Data
- - -

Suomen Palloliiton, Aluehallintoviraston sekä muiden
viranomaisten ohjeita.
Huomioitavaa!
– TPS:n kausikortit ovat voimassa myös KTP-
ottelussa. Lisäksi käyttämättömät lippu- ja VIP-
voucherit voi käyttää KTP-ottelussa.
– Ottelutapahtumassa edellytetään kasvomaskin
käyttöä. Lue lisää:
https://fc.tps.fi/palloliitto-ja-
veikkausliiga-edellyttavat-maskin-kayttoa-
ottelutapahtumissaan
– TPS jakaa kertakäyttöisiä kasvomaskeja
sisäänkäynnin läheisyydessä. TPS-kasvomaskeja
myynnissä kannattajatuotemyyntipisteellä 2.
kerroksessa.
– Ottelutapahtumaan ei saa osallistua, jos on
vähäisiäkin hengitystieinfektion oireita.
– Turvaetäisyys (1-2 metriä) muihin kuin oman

- - -

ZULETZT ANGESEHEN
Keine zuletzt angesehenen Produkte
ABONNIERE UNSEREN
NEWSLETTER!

- - -

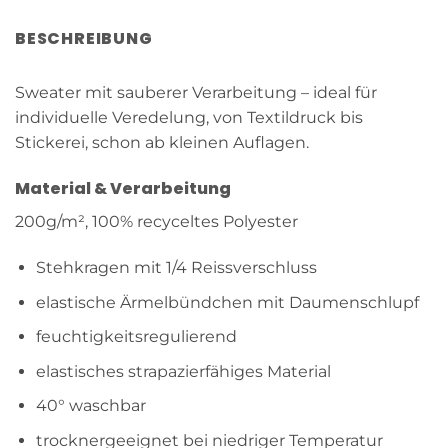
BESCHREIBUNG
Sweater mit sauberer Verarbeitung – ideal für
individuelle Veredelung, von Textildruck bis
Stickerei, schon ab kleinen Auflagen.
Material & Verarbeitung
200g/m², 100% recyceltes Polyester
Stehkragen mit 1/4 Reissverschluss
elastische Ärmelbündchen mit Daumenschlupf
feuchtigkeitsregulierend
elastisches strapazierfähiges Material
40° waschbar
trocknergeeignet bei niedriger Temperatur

- - -

What the task asks
Lines with "Material": return each one from the data above.

Finished task
Material & Verarbeitung
elastisches strapazierfähiges Material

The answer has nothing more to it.